L’immigrant sera  également imposable au Québec, pour tous les revenus perçus depuis son installation ( voir site du Ministère du Revenu et site de l’ Agence revenu Canada).  Les années suivantes l’immigrant devient, ensuite, un contribuable québécois : vous allez devoir faire deux déclarations d’impôt, l’une au Gouvernement fédéral, l’autre au Gouvernement provincial au 30 avril de l’année suivante. Comme les impôts sur le revenu sont retenus à la source sur les payes, si vous en avez payé en trop, vous recevrez un remboursement des deux palliers gouvernementaux.

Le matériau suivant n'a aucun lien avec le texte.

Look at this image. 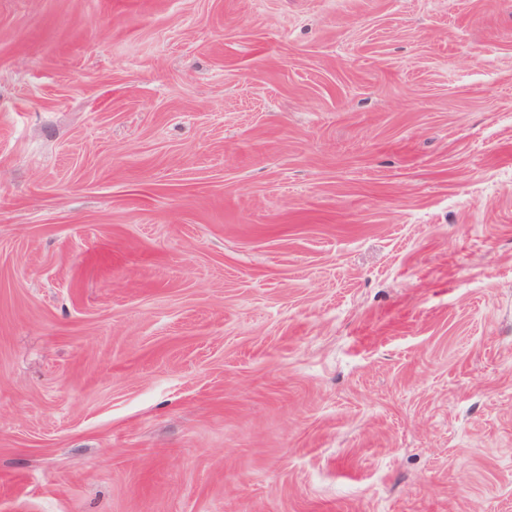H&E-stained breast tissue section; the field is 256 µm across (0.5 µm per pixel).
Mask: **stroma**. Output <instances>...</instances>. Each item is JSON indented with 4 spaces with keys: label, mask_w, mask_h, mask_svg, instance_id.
<instances>
[{
    "label": "stroma",
    "mask_w": 512,
    "mask_h": 512,
    "mask_svg": "<svg viewBox=\"0 0 512 512\" xmlns=\"http://www.w3.org/2000/svg\"><path fill=\"white\" fill-rule=\"evenodd\" d=\"M0 512H512V0H0Z\"/></svg>",
    "instance_id": "35a3bbf8"
}]
</instances>
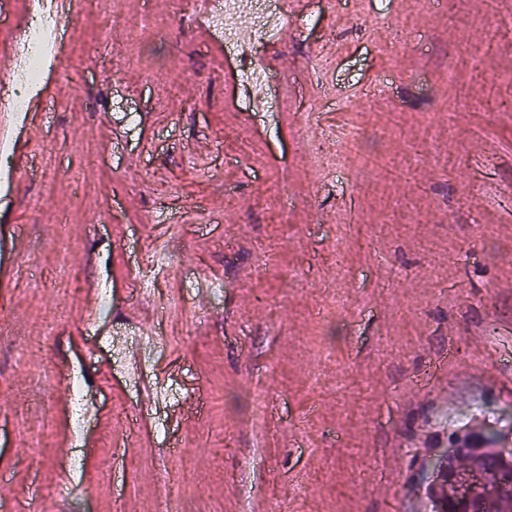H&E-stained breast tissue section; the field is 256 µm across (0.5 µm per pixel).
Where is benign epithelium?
Instances as JSON below:
<instances>
[{
	"mask_svg": "<svg viewBox=\"0 0 512 512\" xmlns=\"http://www.w3.org/2000/svg\"><path fill=\"white\" fill-rule=\"evenodd\" d=\"M448 484L455 500L465 506L477 504L481 512H498L501 505L512 500V482L492 476L476 464L448 474Z\"/></svg>",
	"mask_w": 512,
	"mask_h": 512,
	"instance_id": "7a95c632",
	"label": "benign epithelium"
}]
</instances>
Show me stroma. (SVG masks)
Here are the masks:
<instances>
[{
  "label": "stroma",
  "mask_w": 512,
  "mask_h": 512,
  "mask_svg": "<svg viewBox=\"0 0 512 512\" xmlns=\"http://www.w3.org/2000/svg\"><path fill=\"white\" fill-rule=\"evenodd\" d=\"M284 23L278 110L254 114L206 18L69 14L36 170L0 190V512H431L454 416L512 428V0H288ZM353 128L371 173L329 166ZM163 238L174 267L139 296ZM198 272L223 289L198 296ZM133 311L168 338L177 402L111 362L101 326ZM41 368L88 380L82 434Z\"/></svg>",
  "instance_id": "obj_1"
}]
</instances>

Que faire de vos placements existants en France ?

Certains placements ne sont plus  autorisés aux non-résidents. Ils devront donc  être fermés (C’est le cas du livret d’Épargne Populaire ou d’un Plan d’Epargne en Actions). D’autres peuvent être conservés (le Livret A, le Codevi, le Plan ou le Compte Épargne Logement, les comptes sur livret, comptes à terme, Sicav,…). De même, pour l’immobilier, les avantages fiscaux spécifiques liés à vos locations ne subissent aucune modification après un départ à l’étranger. Si vous vendez votre bien immobilier, vous serez assujetti à l’impôt sur la plus-value.